== WHAT THE TASK REQUIRES ==
All of the data, word for word and free of pictures, is the expected result.

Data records
- Opening Delimiter -

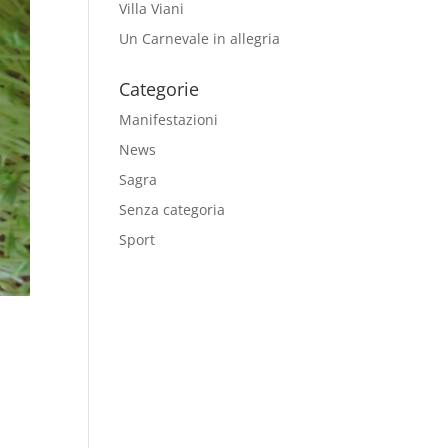
Villa Viani
Un Carnevale in allegria
Categorie
Manifestazioni
News
Sagra
Senza categoria
Sport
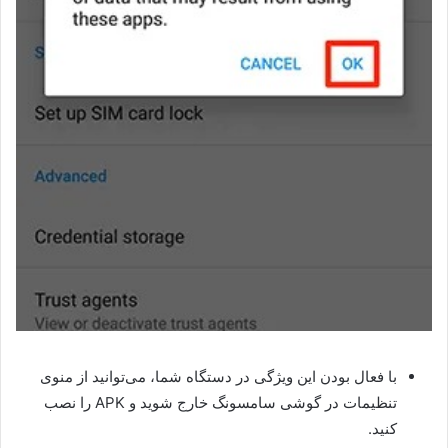
با فعال بودن این ویژگی در دستگاه شما، می‌توانید از منوی
تنظیمات در گوشی سامسونگ خارج شوید و APK را نصب
کنید.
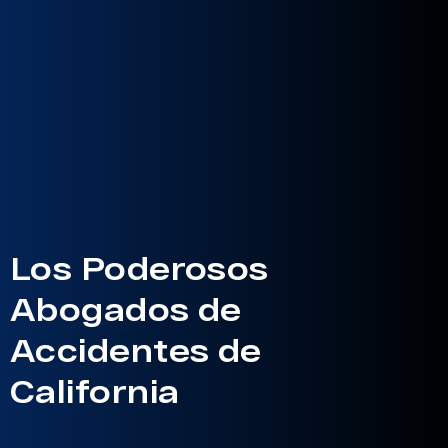
Los Poderosos
Abogados de
Accidentes de
California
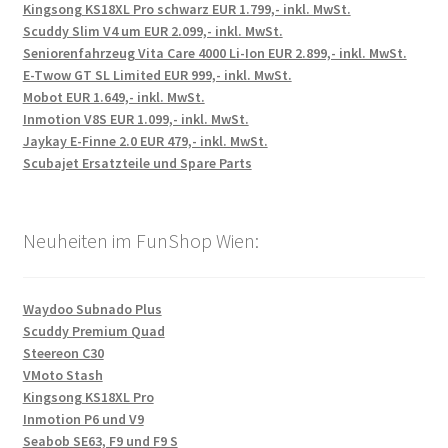
Kingsong KS18XL Pro schwarz EUR 1.799,- inkl. MwSt.
Scuddy Slim V4 um EUR 2.099,- inkl. MwSt.
Seniorenfahrzeug Vita Care 4000 Li-Ion EUR 2.899,- inkl. MwSt.
E-Twow GT SL Limited EUR 999,- inkl. MwSt.
Mobot EUR 1.649,- inkl. MwSt.
Inmotion V8S EUR 1.099,- inkl. MwSt.
Jaykay E-Finne 2.0 EUR 479,- inkl. MwSt.
Scubajet Ersatzteile und Spare Parts
Neuheiten im FunShop Wien:
Waydoo Subnado Plus
Scuddy Premium Quad
Steereon C30
VMoto Stash
Kingsong KS18XL Pro
Inmotion P6 und V9
Seabob SE63, F9 und F9 S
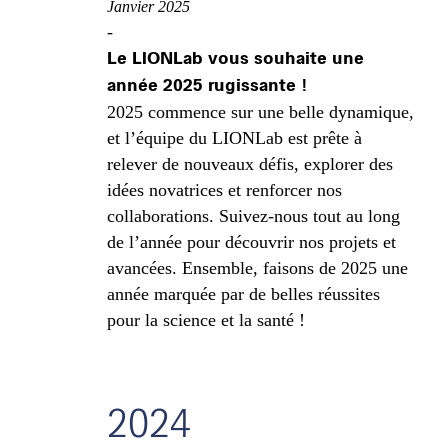
Janvier 2025
-
Le LIONLab vous souhaite une
année 2025 rugissante !
2025 commence sur une belle dynamique,
et l’équipe du LIONLab est prête à
relever de nouveaux défis, explorer des
idées novatrices et renforcer nos
collaborations. Suivez-nous tout au long
de l’année pour découvrir nos projets et
avancées. Ensemble, faisons de 2025 une
année marquée par de belles réussites
pour la science et la santé !
2024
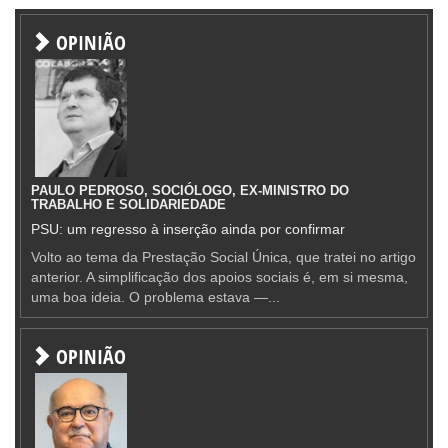
OPINIÃO
PAULO PEDROSO, SOCIÓLOGO, EX-MINISTRO DO
TRABALHO E SOLIDARIEDADE
PSU: um regresso à inserção ainda por confirmar
Volto ao tema da Prestação Social Única, que tratei no artigo
anterior. A simplificação dos apoios sociais é, em si mesma,
uma boa ideia. O problema estava —...
OPINIÃO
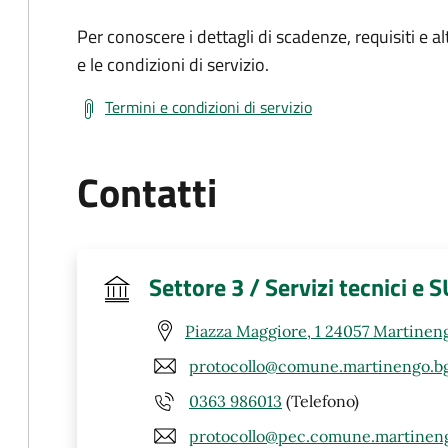
Per conoscere i dettagli di scadenze, requisiti e al
e le condizioni di servizio.
Termini e condizioni di servizio
Contatti
Settore 3 / Servizi tecnici e 
Piazza Maggiore, 1 24057 Martinen
protocollo@comune.martinengo.bg
0363 986013
(Telefono)
protocollo@pec.comune.martineng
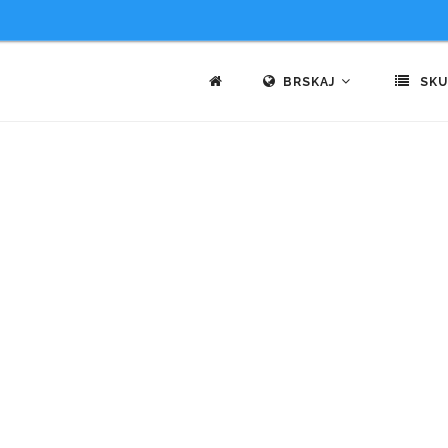
BRSKAJ
SKU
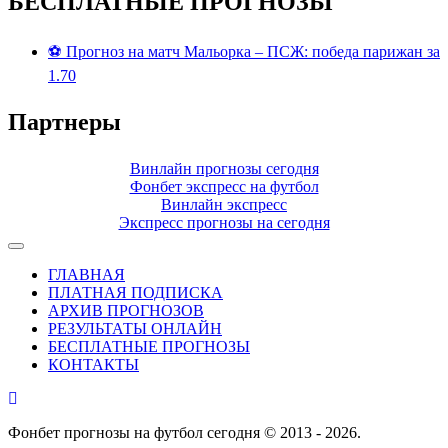
БЕСПЛАТНЫЕ ПРОГНОЗЫ
⚽ Прогноз на матч Мальорка – ПСЖ: победа парижан за
1.70
Партнеры
Винлайн прогнозы сегодня
Фонбет экспресс на футбол
Винлайн экспресс
Экспресс прогнозы на сегодня
ГЛАВНАЯ
ПЛАТНАЯ ПОДПИСКА
АРХИВ ПРОГНОЗОВ
РЕЗУЛЬТАТЫ ОНЛАЙН
БЕСПЛАТНЫЕ ПРОГНОЗЫ
КОНТАКТЫ
Фонбет прогнозы на футбол сегодня © 2013 - 2026.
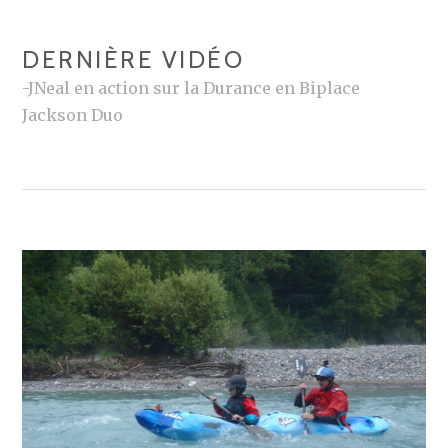
DERNIÈRE VIDÉO
-JNeal en action sur la Durance en Biplace
Jackson Duo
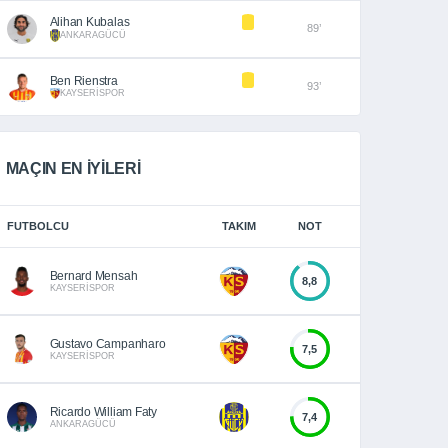
Alihan Kubalas
89’
ANKARAGÜCÜ
Ben Rienstra
93’
KAYSERİSPOR
MAÇIN EN İYİLERİ
FUTBOLCU
TAKIM
NOT
Bernard Mensah
8,8
KAYSERİSPOR
Gustavo Campanharo
7,5
KAYSERİSPOR
Ricardo William Faty
7,4
ANKARAGÜCÜ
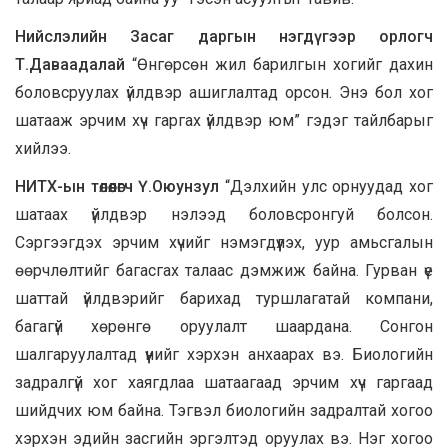
Нийслэлийн Засаг даргын нэгдүгээр орлогч
Т.Даваадалай
“Өнгөрсөн жил барилгын хогийг дахин
боловсруулах үйлдвэр ашиглалтад орсон. Энэ бол хог
шатааж эрчим хүч гаргах үйлдвэр юм” гэдэг тайлбарыг
хийлээ.
НИТХ-ын төлөөлөгч Ү.Оюунзул
“Дэлхийн улс орнуудад хог
шатаах үйлдвэр нэлээд боловсронгуй болсон.
Сэргээгдэх эрчим хүчийг нэмэгдүүлэх, уур амьсгалын
өөрчлөлтийг багасгах талаас дэмжиж байна. Гурван үе
шаттай үйлдвэрийг барихад туршлагатай компани,
багагүй хөрөнгө оруулалт шаардана. Сонгон
шалгаруулалтад үүнийг хэрхэн анхаарах вэ. Биологийн
задралгүй хог хаягдлаа шатаагаад эрчим хүч гаргаад
шийдчих юм байна. Тэгвэл биологийн задралтай хогоо
хэрхэн эдийн засгийн эргэлтэд оруулах вэ. Нэг хогоо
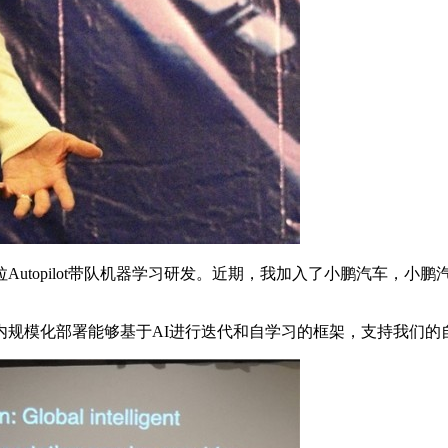
topilot带队机器学习研发。近期，我加入了小鹏汽车，小
模化部署能够基于AI进行迭代和自学习的框架，支持我们的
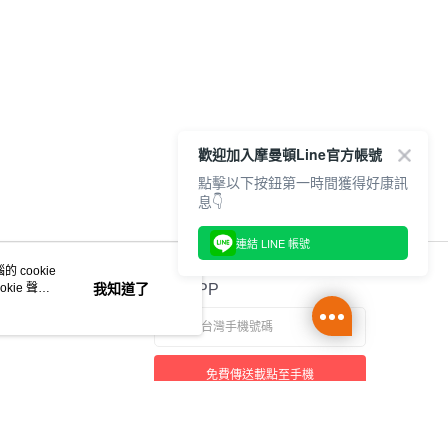
歡迎加入摩曼頓Line官方帳號
點擊以下按鈕第一時間獲得好康訊
息👇
連結 LINE 帳號
 cookie
kie 聲明
我知道了
官方APP
免費傳送載點至手機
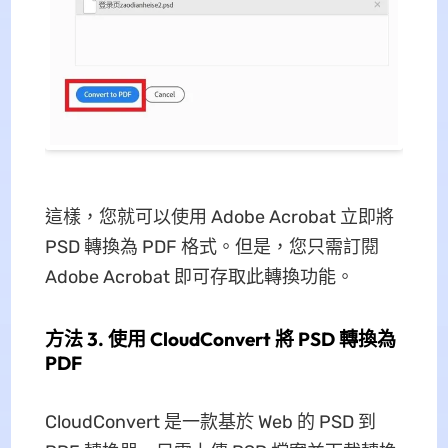
這樣，您就可以使用 Adob​​e Acrobat 立即將
PSD 轉換為 PDF 格式。但是，您只需訂閱
Adob​​e Acrobat 即可存取此轉換功能。
方法 3. 使用 CloudConvert 將 PSD 轉換為
PDF
CloudConvert 是一款基於 Web 的 PSD 到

- Closing Delimiter -

== TASK OUTPUT ==
Villa Viani
Un Carnevale in allegria
Categorie
Manifestazioni
News
Sagra
Senza categoria
Sport
با فعال بودن این ویژگی در دستگاه شما، می‌توانید از منوی
تنظیمات در گوشی سامسونگ خارج شوید و APK را نصب
کنید.
Los Poderosos
Abogados de
Accidentes de
California
Kingsong KS18XL Pro schwarz EUR 1.799,- inkl. MwSt.
Scuddy Slim V4 um EUR 2.099,- inkl. MwSt.
Seniorenfahrzeug Vita Care 4000 Li-Ion EUR 2.899,- inkl. MwSt.
E-Twow GT SL Limited EUR 999,- inkl. MwSt.
Mobot EUR 1.649,- inkl. MwSt.
Inmotion V8S EUR 1.099,- inkl. MwSt.
Jaykay E-Finne 2.0 EUR 479,- inkl. MwSt.
Scubajet Ersatzteile und Spare Parts
Neuheiten im FunShop Wien:
Waydoo Subnado Plus
Scuddy Premium Quad
Steereon C30
VMoto Stash
Kingsong KS18XL Pro
Inmotion P6 und V9
Seabob SE63, F9 und F9 S
Janvier 2025
-
Le LIONLab vous souhaite une
année 2025 rugissante !
2025 commence sur une belle dynamique,
et l’équipe du LIONLab est prête à
relever de nouveaux défis, explorer des
idées novatrices et renforcer nos
collaborations. Suivez-nous tout au long
de l’année pour découvrir nos projets et
avancées. Ensemble, faisons de 2025 une
année marquée par de belles réussites
pour la science et la santé !
2024
OPINIÃO
PAULO PEDROSO, SOCIÓLOGO, EX-MINISTRO DO
TRABALHO E SOLIDARIEDADE
PSU: um regresso à inserção ainda por confirmar
Volto ao tema da Prestação Social Única, que tratei no artigo
anterior. A simplificação dos apoios sociais é, em si mesma,
uma boa ideia. O problema estava —...
OPINIÃO
Per conoscere i dettagli di scadenze, requisiti e al
e le condizioni di servizio.
Termini e condizioni di servizio
Contatti
Settore 3 / Servizi tecnici e 
Piazza Maggiore, 1 24057 Martinen
protocollo@comune.martinengo.bg
0363 986013
(Telefono)
protocollo@pec.comune.martineng
BRSKAJ
SKU
БЕСПЛАТНЫЕ ПРОГНОЗЫ
⚽ Прогноз на матч Мальорка – ПСЖ: победа парижан за
1.70
Партнеры
Винлайн прогнозы сегодня
Фонбет экспресс на футбол
Винлайн экспресс
Экспресс прогнозы на сегодня
ГЛАВНАЯ
ПЛАТНАЯ ПОДПИСКА
АРХИВ ПРОГНОЗОВ
РЕЗУЛЬТАТЫ ОНЛАЙН
БЕСПЛАТНЫЕ ПРОГНОЗЫ
КОНТАКТЫ
Фонбет прогнозы на футбол сегодня © 2013 - 2026.
DERNIÈRE VIDÉO
-JNeal en action sur la Durance en Biplace
Jackson Duo
Alihan Kubalas
89’
ANKARAGÜCÜ
Ben Rienstra
93’
KAYSERİSPOR
MAÇIN EN İYİLERİ
FUTBOLCU
TAKIM
NOT
Bernard Mensah
8,8
KAYSERİSPOR
Gustavo Campanharo
7,5
KAYSERİSPOR
Ricardo William Faty
7,4
ANKARAGÜCÜ
Нийслэлийн Засаг даргын нэгдүгээр орлогч
Т.Даваадалай
“Өнгөрсөн жил барилгын хогийг дахин
боловсруулах үйлдвэр ашиглалтад орсон. Энэ бол хог
шатааж эрчим хүч гаргах үйлдвэр юм” гэдэг тайлбарыг
хийлээ.
НИТХ-ын төлөөлөгч Ү.Оюунзул
“Дэлхийн улс орнуудад хог
шатаах үйлдвэр нэлээд боловсронгуй болсон.
Сэргээгдэх эрчим хүчийг нэмэгдүүлэх, уур амьсгалын
өөрчлөлтийг багасгах талаас дэмжиж байна. Гурван үе
шаттай үйлдвэрийг барихад туршлагатай компани,
багагүй хөрөнгө оруулалт шаардана. Сонгон
шалгаруулалтад үүнийг хэрхэн анхаарах вэ. Биологийн
задралгүй хог хаягдлаа шатаагаад эрчим хүч гаргаад
шийдчих юм байна. Тэгвэл биологийн задралтай хогоо
хэрхэн эдийн засгийн эргэлтэд оруулах вэ. Нэг хогоо
topilot带队机器学习研发。近期，我加入了小鹏汽车，小
模化部署能够基于AI进行迭代和自学习的框架，支持我们的
歡迎加入摩曼頓Line官方帳號
點擊以下按鈕第一時間獲得好康訊
息👇
連結 LINE 帳號
 cookie
kie 聲明
我知道了
官方APP
免費傳送載點至手機
這樣，您就可以使用 Adob​​e Acrobat 立即將
PSD 轉換為 PDF 格式。但是，您只需訂閱
Adob​​e Acrobat 即可存取此轉換功能。
方法 3. 使用 CloudConvert 將 PSD 轉換為
PDF
CloudConvert 是一款基於 Web 的 PSD 到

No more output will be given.